Broadway Gender Gap: Women Had 37 Percent of Principal Roles in Last Season’s New Shows

And only 19 percent of the directors were women

broadway gender gap angels in america mean girls iceman cometh

The majority of Broadway ticket buyers may be women, but there continues to be a definite gender gap on stage.

Actresses accounted for just 37 percent of the 233 principal roles in the 30 new shows mounted on Broadway last season, according to a study released Monday by the digital Broadway production resource ProductionPro.

The dearth of onstage women comes despite the fact that there were a number of female-dominated productions this past season, including “Edward Albee’s Three Tall Women,” the Tina Fey musical “Mean Girls” and the Donna Summer musical “Summer” (which even features female chorus members playing male roles).

But male-skewing productions like the Denzel Washington revival “The Iceman Cometh” and the Andrew Garfield-topped “Angels in America” continued to be the order of the day.

And the new 2018-19 season looks to be no improvement: The first show, which opened last week, is a starry revival of the 1968 comedic drama “The Boys in the Band” that boasts nine roles — all of them male.

The gender gap is even worse behind the curtain, according to ProductionPro: A woman directed only 19 percent of the 20 new plays and 10 musicals that opened between May 22, 2017 and May 27, 2018. (Female writers fared even worse, at just 16 percent.)

Women did better in some of the more traditionally gendered craft positions, according to the organization’s tally: They accounted for 67 percent of the makeup designers, 54 percent of the costume designers and 53 percent of the stage managers.

And in one area of improvement over recent years, 40 percent of the music directors this year were women.

The organization noted that the season included 30 new productions, 10 of them musicals, running for a total of 74 hours, 31 minutes.
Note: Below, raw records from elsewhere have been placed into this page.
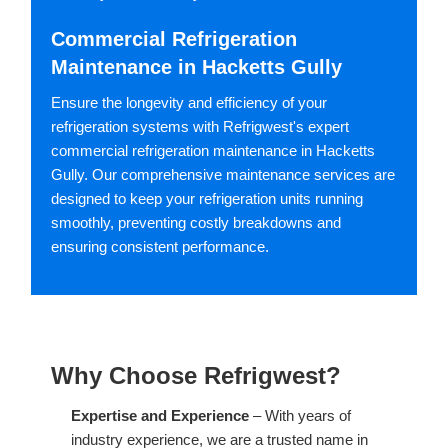
Commercial Refrigeration
Maintenance in Hacketts Gully
Ensure the longevity and efficiency of your
refrigeration systems with Refrigwest's expert
commercial refrigeration maintenance in Hacketts
Gully. Our comprehensive maintenance services are
designed to keep your refrigeration units running
smoothly, preventing costly breakdowns and
ensuring consistent performance.
Why Choose Refrigwest?
Expertise and Experience
– With years of
industry experience, we are a trusted name in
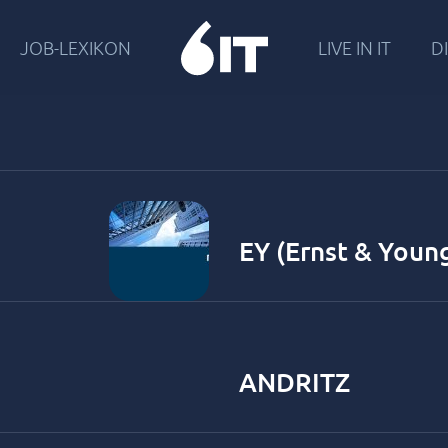
JOB-LEXIKON
LIVE IN IT
DI
EY (Ernst & Youn
ANDRITZ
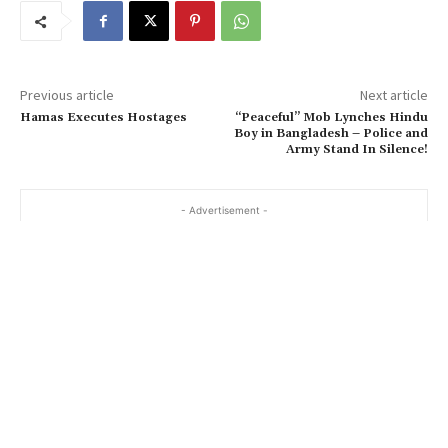
Previous article
Next article
Hamas Executes Hostages
“Peaceful” Mob Lynches Hindu
Boy in Bangladesh – Police and
Army Stand In Silence!
- Advertisement -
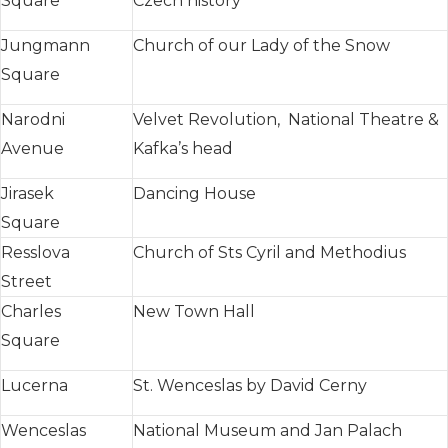
Square
Czech history
Jungmann
Church of our Lady of the Snow
Square
Narodni
Velvet Revolution, National Theatre &
Avenue
Kafka’s head
Jirasek
Dancing House
Square
Resslova
Church of Sts Cyril and Methodius
Street
Charles
New Town Hall
Square
Lucerna
St. Wenceslas by David Cerny
Wenceslas
National Museum and Jan Palach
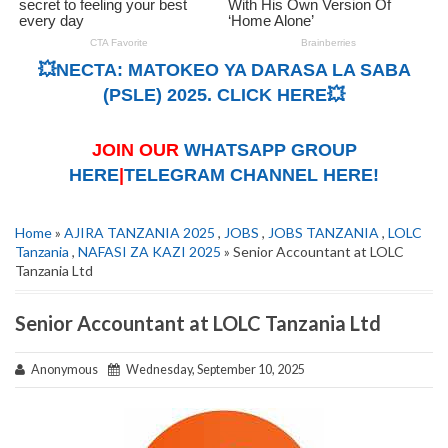
💥NECTA: MATOKEO YA DARASA LA SABA
(PSLE) 2025. CLICK HERE💥
JOIN OUR
WHATSAPP GROUP
HERE
|
TELEGRAM CHANNEL HERE!
Home
»
AJIRA TANZANIA 2025
,
JOBS
,
JOBS TANZANIA
,
LOLC
Tanzania
,
NAFASI ZA KAZI 2025
» Senior Accountant at LOLC
Tanzania Ltd
Senior Accountant at LOLC Tanzania Ltd
Anonymous
Wednesday, September 10, 2025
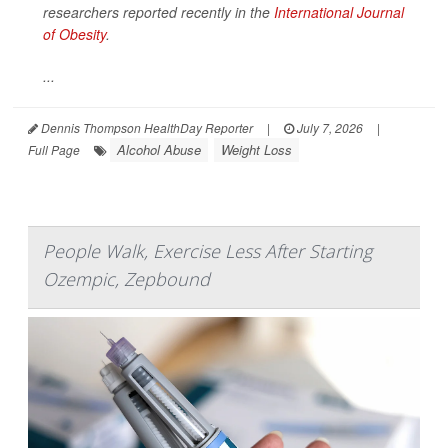
researchers reported recently in the
International Journal
of Obesity
.
...
Dennis Thompson HealthDay Reporter
|
July 7, 2026
|
Alcohol Abuse
Weight Loss
Full Page
People Walk, Exercise Less After Starting
Ozempic, Zepbound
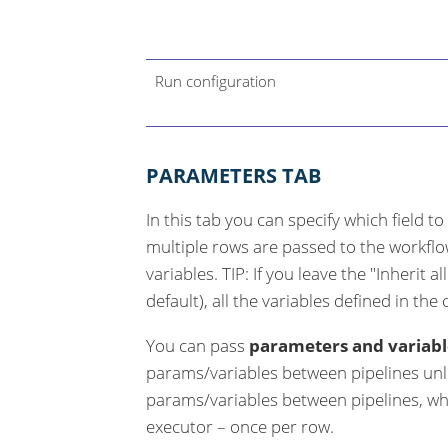
Run configuration
PARAMETERS TAB
In this tab you can specify which field to
multiple rows are passed to the workflow
variables. TIP: If you leave the "Inherit a
default), all the variables defined in the
You can pass
parameters and variabl
params/variables between pipelines unl
params/variables between pipelines, whe
executor – once per row.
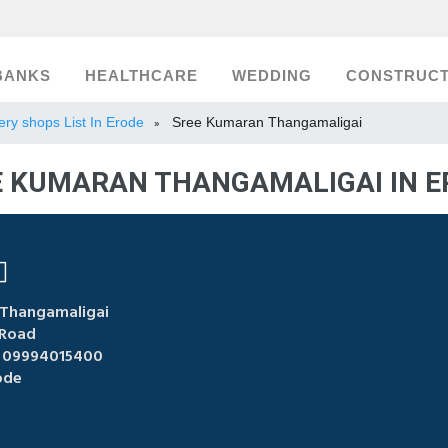
BANKS
HEALTHCARE
WEDDING
CONSTRUCT
ery shops List In Erode
Sree Kumaran Thangamaligai
»
E KUMARAN THANGAMALIGAI IN E
Thangamaligai
Road
 09994015400
ode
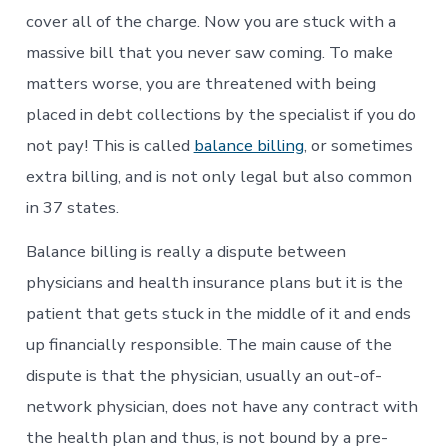
cover all of the charge. Now you are stuck with a
massive bill that you never saw coming. To make
matters worse, you are threatened with being
placed in debt collections by the specialist if you do
not pay! This is called
balance billing
, or sometimes
extra billing, and is not only legal but also common
in 37 states.
Balance billing is really a dispute between
physicians and health insurance plans but it is the
patient that gets stuck in the middle of it and ends
up financially responsible. The main cause of the
dispute is that the physician, usually an out-of-
network physician, does not have any contract with
the health plan and thus, is not bound by a pre-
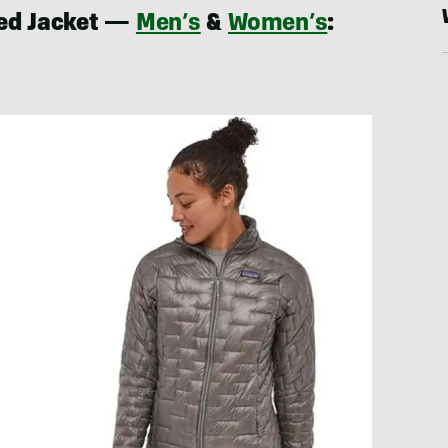
ted Jacket —
Men’s
&
Women’s
:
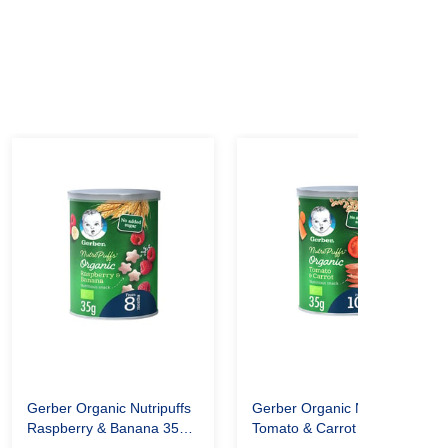
Gerber Organic Nutripuffs
Gerber Organic Nutripuffs
Raspberry & Banana 35
Tomato & Carrot 35gm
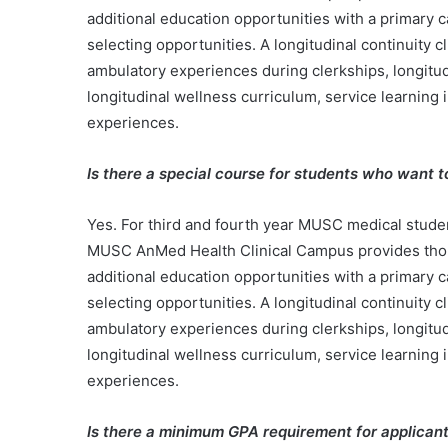
additional education opportunities with a primary 
selecting opportunities. A longitudinal continuity 
ambulatory experiences during clerkships, longitud
longitudinal wellness curriculum, service learning 
experiences.
Is there a special course for students who want 
Yes. For third and fourth year MUSC medical studen
MUSC AnMed Health Clinical Campus provides thoroug
additional education opportunities with a primary 
selecting opportunities. A longitudinal continuity 
ambulatory experiences during clerkships, longitud
longitudinal wellness curriculum, service learning 
experiences.
Is there a minimum GPA requirement for applican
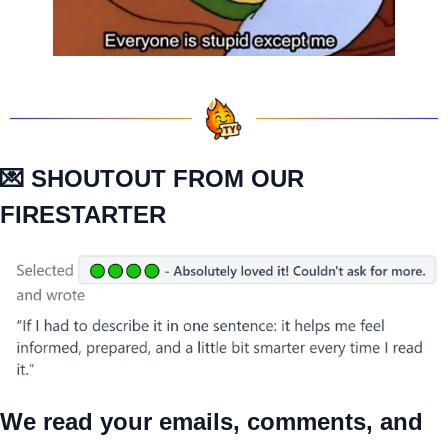
💌
 SHOUTOUT FROM OUR 
FIRESTARTER
We read your emails, comments, and 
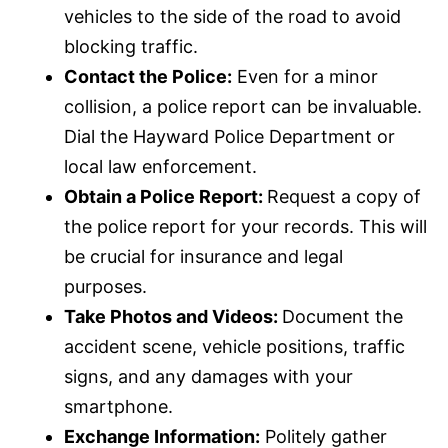
vehicles to the side of the road to avoid
blocking traffic.
Contact the Police:
Even for a minor
collision, a police report can be invaluable.
Dial the Hayward Police Department or
local law enforcement.
Obtain a Police Report:
Request a copy of
the police report for your records. This will
be crucial for
insurance
and legal
purposes.
Take Photos and Videos:
Document the
accident scene, vehicle positions, traffic
signs, and any damages with your
smartphone.
Exchange Information:
Politely gather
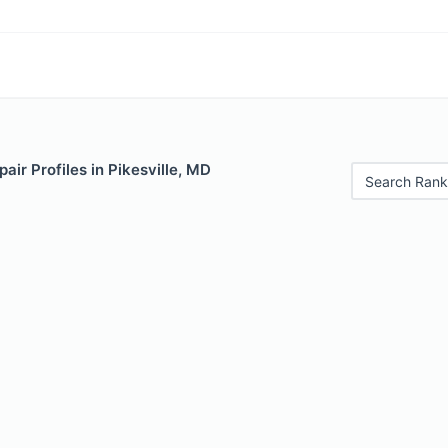
air Profiles in Pikesville, MD
Search Rank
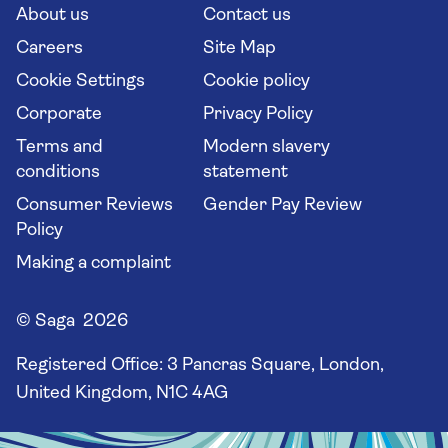
Long stay holidays
About us
Contact us
Flight online check in
Travel agents' website
Careers
Site Map
Cookie Settings
Cookie policy
Corporate
Privacy Policy
Terms and
Modern slavery
conditions
statement
Consumer Reviews
Gender Pay Review
Policy
Making a complaint
© Saga 2026
Registered Office:
3 Pancras Square, London,
United Kingdom, N1C 4AG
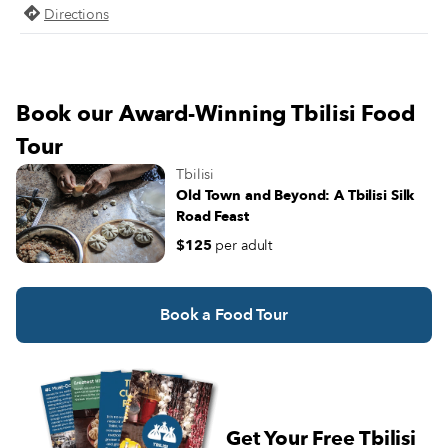
Directions
Book our Award-Winning Tbilisi Food
Tour
Tbilisi
Old Town and Beyond: A Tbilisi Silk
Road Feast
$125
per adult
Book a Food Tour
Get Your Free Tbilisi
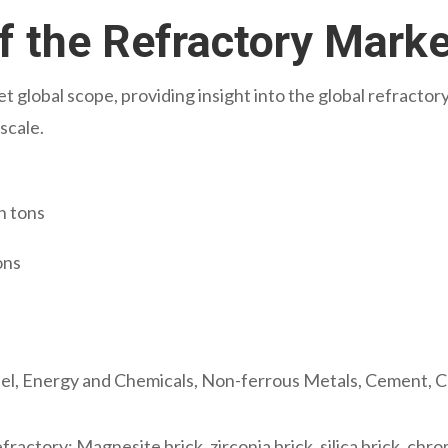
f the Refractory Mark
t global scope, providing insight into the global refracto
scale.
n tons
ons
eel, Energy and Chemicals, Non-ferrous Metals, Cement, C
ractory: Magnesite brick, zirconia brick, silica brick, chro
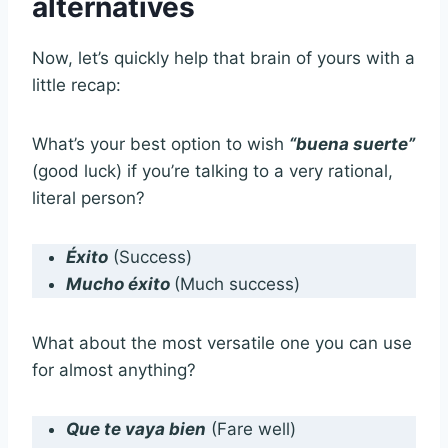
alternatives
Now, let’s quickly help that brain of yours with a
little recap:
What’s your best option to wish
“buena suerte”
(good luck) if you’re talking to a very rational,
literal person?
Éxito
(Success)
Mucho éxito
(Much success)
What about the most versatile one you can use
for almost anything?
Que te vaya bien
(Fare well)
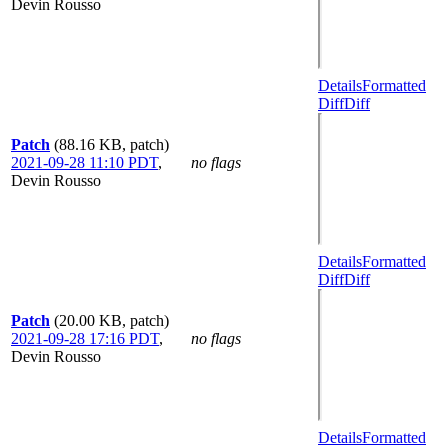
Devin Rousso
Details
Formatted
Diff
Diff
Patch
(88.16 KB, patch)
2021-09-28 11:10 PDT
,
no flags
Devin Rousso
Details
Formatted
Diff
Diff
Patch
(20.00 KB, patch)
2021-09-28 17:16 PDT
,
no flags
Devin Rousso
Details
Formatted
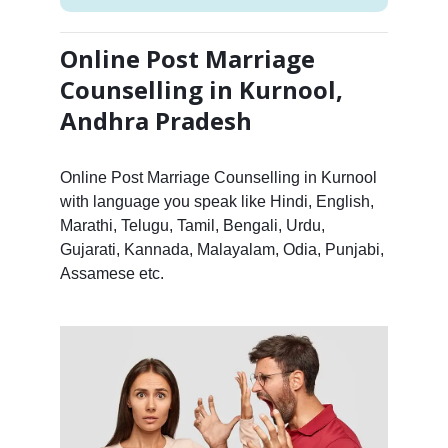
Online Post Marriage
Counselling in Kurnool,
Andhra Pradesh
Online Post Marriage Counselling in Kurnool
with language you speak like Hindi, English,
Marathi, Telugu, Tamil, Bengali, Urdu,
Gujarati, Kannada, Malayalam, Odia, Punjabi,
Assamese etc.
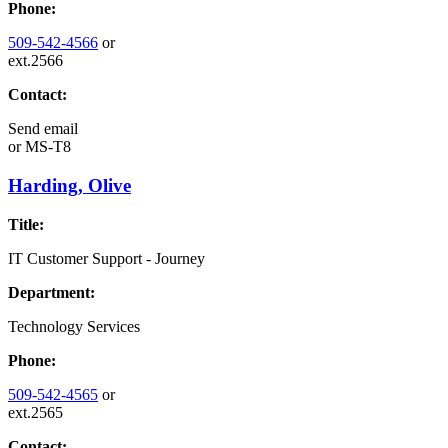
Phone:
509-542-4566
or
ext.2566
Contact:
Send email
or
MS-T8
Harding, Olive
Title:
IT Customer Support - Journey
Department:
Technology Services
Phone:
509-542-4565
or
ext.2565
Contact:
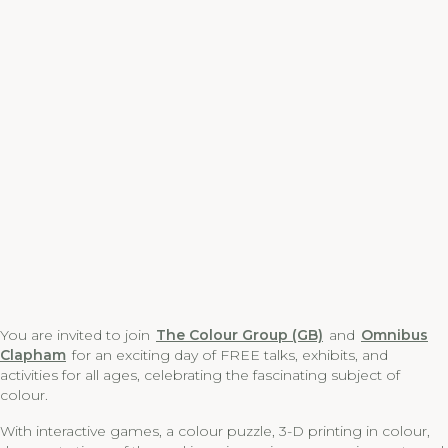
You are invited to join
The Colour Group (GB)
and
Omnibus
Clapham
for an exciting day of FREE talks, exhibits, and
activities for all ages, celebrating the fascinating subject of
colour.
With interactive games, a colour puzzle, 3-D printing in colour,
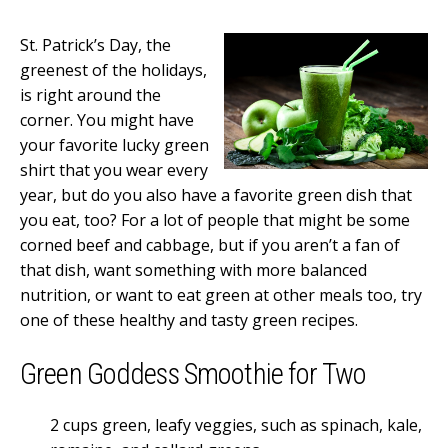
St. Patrick’s Day, the
greenest of the holidays,
is right around the
corner. You might have
your favorite lucky green
shirt that you wear every
year, but do you also have a favorite green dish that
you eat, too? For a lot of people that might be some
corned beef and cabbage, but if you aren’t a fan of
that dish, want something with more balanced
nutrition, or want to eat green at other meals too, try
one of these healthy and tasty green recipes.
Green Goddess Smoothie for Two
2 cups green, leafy veggies, such as spinach, kale,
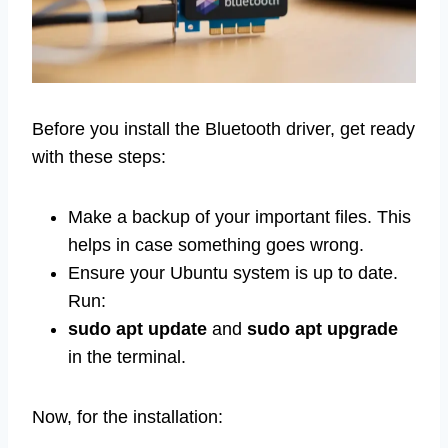
Before you install the Bluetooth driver, get ready
with these steps:
Make a backup of your important files. This
helps in case something goes wrong.
Ensure your Ubuntu system is up to date.
Run:
sudo apt update
and
sudo apt upgrade
in the terminal.
Now, for the installation:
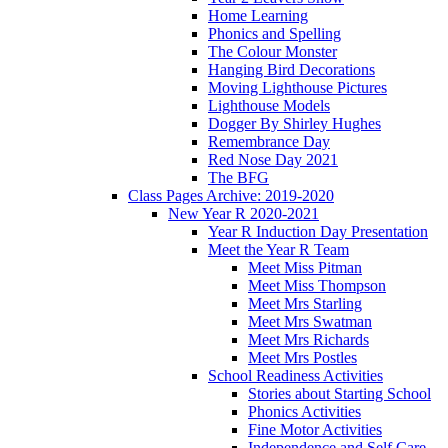
Home Learning
Phonics and Spelling
The Colour Monster
Hanging Bird Decorations
Moving Lighthouse Pictures
Lighthouse Models
Dogger By Shirley Hughes
Remembrance Day
Red Nose Day 2021
The BFG
Class Pages Archive: 2019-2020
New Year R 2020-2021
Year R Induction Day Presentation
Meet the Year R Team
Meet Miss Pitman
Meet Miss Thompson
Meet Mrs Starling
Meet Mrs Swatman
Meet Mrs Richards
Meet Mrs Postles
School Readiness Activities
Stories about Starting School
Phonics Activities
Fine Motor Activities
Independence and Self Care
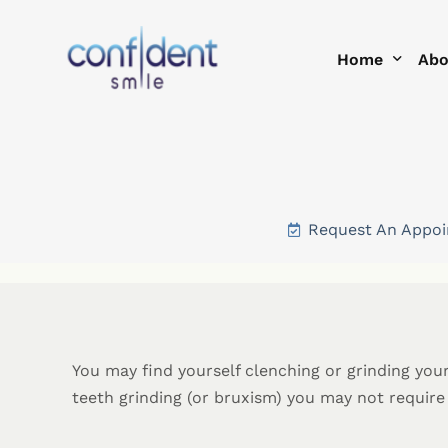
Home
Abo
Help Me With
Te
Smi
Request An Appo
Blo
You may find yourself clenching or grinding you
teeth grinding (or bruxism) you may not requir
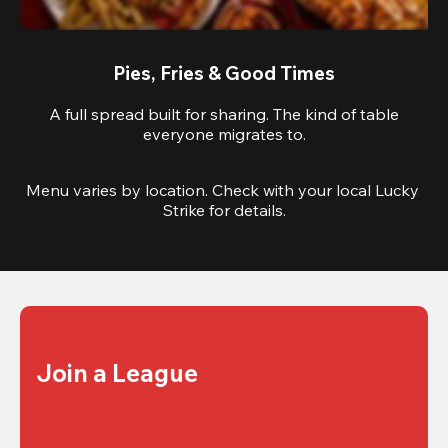
Pies, Fries & Good Times
A full spread built for sharing. The kind of table
everyone migrates to.
Menu varies by location. Check with your local Lucky 
Strike for details.
Join a League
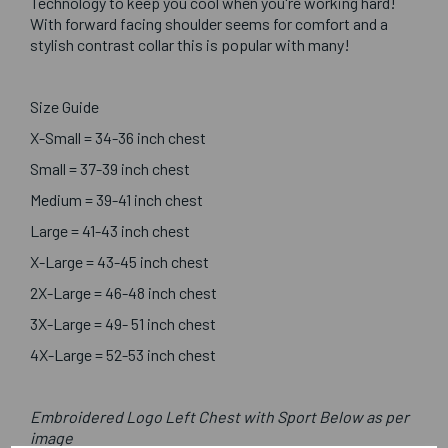
Technology to keep you cool when you're working hard!
With forward facing shoulder seems for comfort and a
stylish contrast collar this is popular with many!
Size Guide
X-Small = 34-36 inch chest
Small = 37-39 inch chest
Medium = 39-41 inch chest
Large = 41-43 inch chest
X-Large = 43-45 inch chest
2X-Large = 46-48 inch chest
3X-Large = 49- 51 inch chest
4X-Large = 52-53 inch chest
Embroidered Logo Left Chest with Sport Below as per
image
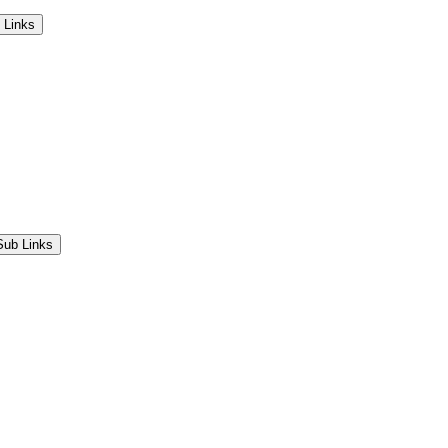
 Links
Sub Links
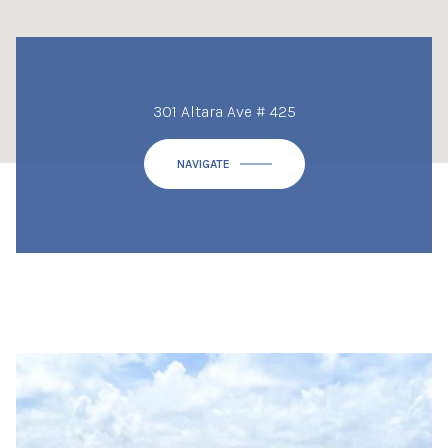
301 Altara Ave # 425
NAVIGATE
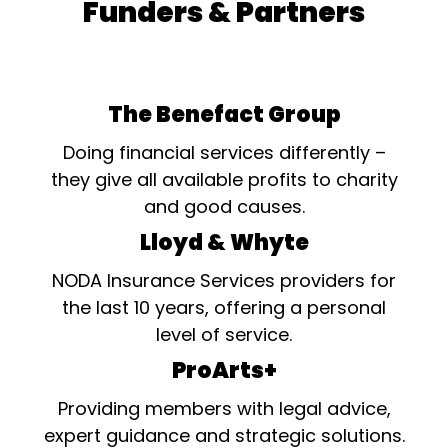
Funders & Partners
The Benefact Group
Doing financial services differently –
they give all available profits to charity
and good causes.
Lloyd & Whyte
NODA Insurance Services providers for
the last 10 years, offering a personal
level of service.
ProArts+
Providing members with legal advice,
expert guidance and strategic solutions.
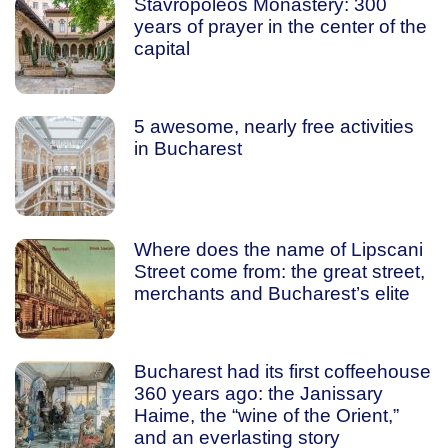
Stavropoleos Monastery: 300
years of prayer in the center of the
capital
5 awesome, nearly free activities
in Bucharest
Where does the name of Lipscani
Street come from: the great street,
merchants and Bucharest’s elite
Bucharest had its first coffeehouse
360 years ago: the Janissary
Haime, the “wine of the Orient,”
and an everlasting story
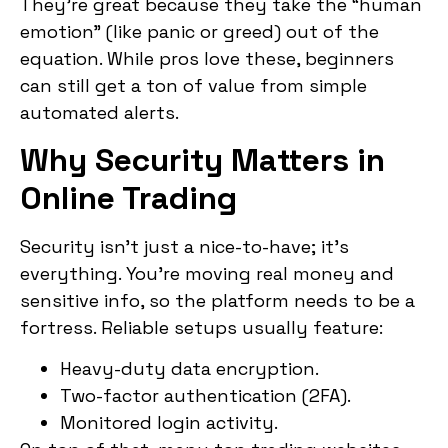
They’re great because they take the “human
emotion” (like panic or greed) out of the
equation. While pros love these, beginners
can still get a ton of value from simple
automated alerts.
Why Security Matters in
Online Trading
Security isn’t just a nice-to-have; it’s
everything. You’re moving real money and
sensitive info, so the platform needs to be a
fortress. Reliable setups usually feature:
Heavy-duty data encryption.
Two-factor authentication (2FA).
Monitored login activity.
The average ticket price for a musical was $105.32, while plays on average cost $93. (According to the Broadway League, 13.3 million people attended both new and long-running shows last season on Broadway — producing a record $1.45 billion in box office grosses.)

The best value, according to ProductionPro, was the 12-fold Tony nominee “SpongeBob SquarePants: The Musical,” whose average ticket price worked out to just 46 cents per minute.

The two-hour-45-minute George Bernard Shaw revival “Saint Joan” was the best non-musical value, at 35 cents per minute.